Forgotten Disasters: Messina Earthquake
In the dark, early hours of 28 December 1908, a 7.5 magnitude earthquake struck Sicily and Calabria in southern Italy. The epicentre was near the Sicilian city of Messina, and the adjacent cities along the Ionian Sea suffered damages at the hands of a 39-foot tsunami. Messina alone would lose 70,000 people, proving an ominous vision of what so many cities across Europe would look like in the soon-to-come Great War.
A major earthquake in its own right, the damages were made all the worse by the cities’ total unpreparedness for it. The combination of heavy roofs and weak foundations buried whole families alive for days as rescue workers dug through the rubble for weeks. Crime grew rampant in the ensuing commotion, and soldiers sent in as relief eventually began shooting looters. The earthquake is the most destructive in Europe’s history, and killed nearly 200,000 Italians.

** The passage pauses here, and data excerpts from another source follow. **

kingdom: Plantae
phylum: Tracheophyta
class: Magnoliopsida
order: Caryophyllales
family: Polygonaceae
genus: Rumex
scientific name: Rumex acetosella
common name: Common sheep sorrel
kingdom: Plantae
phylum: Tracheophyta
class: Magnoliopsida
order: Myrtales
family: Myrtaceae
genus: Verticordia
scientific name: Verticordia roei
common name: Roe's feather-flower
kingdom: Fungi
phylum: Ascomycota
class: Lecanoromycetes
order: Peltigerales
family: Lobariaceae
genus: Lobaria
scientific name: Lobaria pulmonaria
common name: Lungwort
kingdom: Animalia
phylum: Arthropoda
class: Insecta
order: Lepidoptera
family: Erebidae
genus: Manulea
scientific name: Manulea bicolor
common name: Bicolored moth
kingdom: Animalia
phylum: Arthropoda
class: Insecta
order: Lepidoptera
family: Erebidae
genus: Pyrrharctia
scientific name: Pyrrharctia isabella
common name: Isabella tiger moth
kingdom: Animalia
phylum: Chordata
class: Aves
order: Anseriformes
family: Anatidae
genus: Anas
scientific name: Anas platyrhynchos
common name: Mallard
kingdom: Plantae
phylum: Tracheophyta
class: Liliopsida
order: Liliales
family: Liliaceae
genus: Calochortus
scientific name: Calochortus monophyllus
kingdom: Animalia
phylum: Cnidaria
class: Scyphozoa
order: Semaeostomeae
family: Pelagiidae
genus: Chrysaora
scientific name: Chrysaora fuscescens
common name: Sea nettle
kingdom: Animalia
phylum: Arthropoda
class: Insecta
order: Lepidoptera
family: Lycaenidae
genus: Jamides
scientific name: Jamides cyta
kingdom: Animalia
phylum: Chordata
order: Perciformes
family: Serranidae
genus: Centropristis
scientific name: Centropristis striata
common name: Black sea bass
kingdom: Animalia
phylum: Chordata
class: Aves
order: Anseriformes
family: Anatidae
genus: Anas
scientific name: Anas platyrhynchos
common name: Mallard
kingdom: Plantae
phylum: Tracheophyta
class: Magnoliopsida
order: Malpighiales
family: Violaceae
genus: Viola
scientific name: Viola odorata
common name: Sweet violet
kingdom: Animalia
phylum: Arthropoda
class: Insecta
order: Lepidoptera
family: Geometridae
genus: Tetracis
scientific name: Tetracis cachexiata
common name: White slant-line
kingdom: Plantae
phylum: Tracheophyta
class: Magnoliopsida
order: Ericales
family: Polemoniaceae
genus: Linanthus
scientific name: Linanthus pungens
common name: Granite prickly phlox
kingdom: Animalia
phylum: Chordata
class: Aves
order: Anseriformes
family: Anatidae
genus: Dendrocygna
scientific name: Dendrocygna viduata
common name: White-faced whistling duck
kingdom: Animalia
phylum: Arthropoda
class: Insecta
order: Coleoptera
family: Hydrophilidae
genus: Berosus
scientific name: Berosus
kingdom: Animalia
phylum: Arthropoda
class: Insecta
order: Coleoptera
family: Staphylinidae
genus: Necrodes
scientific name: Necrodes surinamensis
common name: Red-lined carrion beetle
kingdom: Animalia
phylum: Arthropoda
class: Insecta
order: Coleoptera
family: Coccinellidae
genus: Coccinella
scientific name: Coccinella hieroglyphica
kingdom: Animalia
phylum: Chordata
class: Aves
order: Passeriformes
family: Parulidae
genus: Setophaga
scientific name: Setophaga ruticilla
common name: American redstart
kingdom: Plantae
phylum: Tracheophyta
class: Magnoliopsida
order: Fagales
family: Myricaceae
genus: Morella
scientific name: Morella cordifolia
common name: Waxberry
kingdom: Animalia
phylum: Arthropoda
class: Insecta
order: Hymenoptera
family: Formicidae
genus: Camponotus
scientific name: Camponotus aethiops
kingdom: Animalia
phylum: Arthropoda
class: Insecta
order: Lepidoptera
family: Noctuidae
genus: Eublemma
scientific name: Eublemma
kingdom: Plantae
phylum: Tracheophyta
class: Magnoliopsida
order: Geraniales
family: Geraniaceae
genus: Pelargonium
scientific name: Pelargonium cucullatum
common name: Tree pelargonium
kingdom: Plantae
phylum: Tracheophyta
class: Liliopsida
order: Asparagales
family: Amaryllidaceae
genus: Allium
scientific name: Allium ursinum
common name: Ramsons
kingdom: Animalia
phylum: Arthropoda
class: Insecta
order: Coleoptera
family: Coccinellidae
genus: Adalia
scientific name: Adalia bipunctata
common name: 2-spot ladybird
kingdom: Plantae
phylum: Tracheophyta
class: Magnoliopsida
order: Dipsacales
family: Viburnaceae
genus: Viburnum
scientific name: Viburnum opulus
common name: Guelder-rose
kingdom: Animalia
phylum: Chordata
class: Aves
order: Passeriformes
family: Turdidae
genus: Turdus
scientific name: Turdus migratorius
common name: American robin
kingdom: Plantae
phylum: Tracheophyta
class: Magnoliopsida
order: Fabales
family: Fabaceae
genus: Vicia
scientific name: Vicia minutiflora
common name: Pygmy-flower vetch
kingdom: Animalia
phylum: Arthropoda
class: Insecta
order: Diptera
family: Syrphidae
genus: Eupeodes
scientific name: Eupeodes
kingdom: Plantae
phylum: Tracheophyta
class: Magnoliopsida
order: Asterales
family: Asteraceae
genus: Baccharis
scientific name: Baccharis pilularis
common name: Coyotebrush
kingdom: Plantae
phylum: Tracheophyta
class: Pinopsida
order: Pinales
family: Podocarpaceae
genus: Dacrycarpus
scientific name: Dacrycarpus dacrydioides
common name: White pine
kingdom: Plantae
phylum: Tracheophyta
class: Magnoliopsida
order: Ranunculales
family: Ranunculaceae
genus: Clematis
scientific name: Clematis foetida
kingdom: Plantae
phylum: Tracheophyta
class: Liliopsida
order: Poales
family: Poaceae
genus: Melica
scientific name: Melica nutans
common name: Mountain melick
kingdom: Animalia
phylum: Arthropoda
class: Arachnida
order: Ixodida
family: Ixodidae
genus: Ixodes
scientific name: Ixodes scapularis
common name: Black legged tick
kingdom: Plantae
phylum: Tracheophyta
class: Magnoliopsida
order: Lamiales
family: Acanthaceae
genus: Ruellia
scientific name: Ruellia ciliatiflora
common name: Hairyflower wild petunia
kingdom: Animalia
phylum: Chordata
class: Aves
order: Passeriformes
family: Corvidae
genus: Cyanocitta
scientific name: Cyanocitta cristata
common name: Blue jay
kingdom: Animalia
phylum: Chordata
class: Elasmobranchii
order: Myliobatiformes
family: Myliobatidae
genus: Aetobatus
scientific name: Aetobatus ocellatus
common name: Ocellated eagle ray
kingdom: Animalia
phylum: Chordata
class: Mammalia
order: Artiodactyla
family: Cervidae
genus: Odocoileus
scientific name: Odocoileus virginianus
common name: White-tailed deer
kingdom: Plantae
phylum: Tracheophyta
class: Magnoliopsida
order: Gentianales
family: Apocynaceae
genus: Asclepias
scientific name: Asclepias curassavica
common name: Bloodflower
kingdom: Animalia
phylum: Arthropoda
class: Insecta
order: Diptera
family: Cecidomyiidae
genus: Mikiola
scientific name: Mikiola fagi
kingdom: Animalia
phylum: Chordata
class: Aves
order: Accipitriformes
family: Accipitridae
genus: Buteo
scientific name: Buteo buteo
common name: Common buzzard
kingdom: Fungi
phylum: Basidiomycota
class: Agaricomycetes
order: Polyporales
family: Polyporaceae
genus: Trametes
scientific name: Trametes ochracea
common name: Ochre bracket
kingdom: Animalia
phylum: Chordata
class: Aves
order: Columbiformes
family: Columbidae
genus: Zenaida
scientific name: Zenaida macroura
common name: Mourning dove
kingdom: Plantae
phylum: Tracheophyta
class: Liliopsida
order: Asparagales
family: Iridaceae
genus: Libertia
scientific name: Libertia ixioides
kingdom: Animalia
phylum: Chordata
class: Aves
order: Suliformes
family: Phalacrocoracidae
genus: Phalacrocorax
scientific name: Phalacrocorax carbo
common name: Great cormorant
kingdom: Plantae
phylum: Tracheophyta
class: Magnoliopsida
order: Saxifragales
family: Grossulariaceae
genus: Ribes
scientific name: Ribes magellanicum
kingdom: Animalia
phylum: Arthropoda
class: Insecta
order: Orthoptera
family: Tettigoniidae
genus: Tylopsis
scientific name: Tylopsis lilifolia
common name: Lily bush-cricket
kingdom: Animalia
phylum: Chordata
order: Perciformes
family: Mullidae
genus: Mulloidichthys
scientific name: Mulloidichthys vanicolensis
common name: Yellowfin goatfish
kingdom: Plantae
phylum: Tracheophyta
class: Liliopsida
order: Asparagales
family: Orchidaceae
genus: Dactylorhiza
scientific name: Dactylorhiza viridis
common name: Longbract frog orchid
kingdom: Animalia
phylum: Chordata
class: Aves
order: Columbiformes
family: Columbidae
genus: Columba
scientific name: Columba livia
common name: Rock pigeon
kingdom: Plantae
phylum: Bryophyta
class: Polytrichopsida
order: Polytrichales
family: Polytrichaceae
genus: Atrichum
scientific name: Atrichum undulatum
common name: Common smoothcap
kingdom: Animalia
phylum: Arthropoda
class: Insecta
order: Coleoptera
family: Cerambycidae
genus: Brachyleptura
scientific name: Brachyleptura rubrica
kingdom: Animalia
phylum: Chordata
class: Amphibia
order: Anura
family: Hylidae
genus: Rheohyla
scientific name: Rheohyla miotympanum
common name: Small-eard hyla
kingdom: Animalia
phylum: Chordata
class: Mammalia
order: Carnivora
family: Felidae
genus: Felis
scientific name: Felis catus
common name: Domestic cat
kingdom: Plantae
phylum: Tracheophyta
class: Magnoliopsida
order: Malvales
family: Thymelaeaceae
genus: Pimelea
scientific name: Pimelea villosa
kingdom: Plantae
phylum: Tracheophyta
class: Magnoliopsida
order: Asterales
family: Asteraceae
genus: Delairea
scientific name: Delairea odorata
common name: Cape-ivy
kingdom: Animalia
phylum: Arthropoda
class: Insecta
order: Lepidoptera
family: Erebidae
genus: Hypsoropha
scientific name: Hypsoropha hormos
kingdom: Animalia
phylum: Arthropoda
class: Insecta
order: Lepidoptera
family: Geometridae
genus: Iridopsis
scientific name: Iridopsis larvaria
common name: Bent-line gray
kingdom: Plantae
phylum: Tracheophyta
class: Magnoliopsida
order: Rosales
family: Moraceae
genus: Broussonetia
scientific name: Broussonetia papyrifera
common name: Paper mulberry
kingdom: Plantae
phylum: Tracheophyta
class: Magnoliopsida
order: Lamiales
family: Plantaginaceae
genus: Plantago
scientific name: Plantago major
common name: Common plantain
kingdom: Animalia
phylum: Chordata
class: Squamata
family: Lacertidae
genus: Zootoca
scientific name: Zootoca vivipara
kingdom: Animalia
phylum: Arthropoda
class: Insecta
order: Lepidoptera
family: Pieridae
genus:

Forgotten Disasters: Rocky Mountain Locust Swarm
Many are familiar with the Ten Plagues of Egypt told of in the Book of Exodus, the eighth of which was a devastating swarm of locusts. Pharaoh is warned that the bugs “will cover the face of the ground so that it cannot be seen and devour what little you have left.” He is not told, however, that this would manifest itself thousands of years later in North America.
In 1875, the residents of America’s flyover country bore witness to something much, much more terrifying than Pharaoh could have conceived. The Rocky Mountain locust is actually a two-inch flying grasshopper, and for the majority of history was rarely more than a nuisance to regional farmers. In the Spring of 1975, however, an estimated 3.5 trillion grasshoppers stretching almost 200,000 square miles devastated the western United States from the central Rocky Mountains almost to the northern Mississippi River.
Thousands of farmers dependent on their harvest to get them through the winter watched helplessly as the swarm — said to literally blacken the sky — rendered their verdant acres nothing more than barren deserts. The loss of the crops cost upwards of $15,000,000 — over $300 million adjusted for inflation.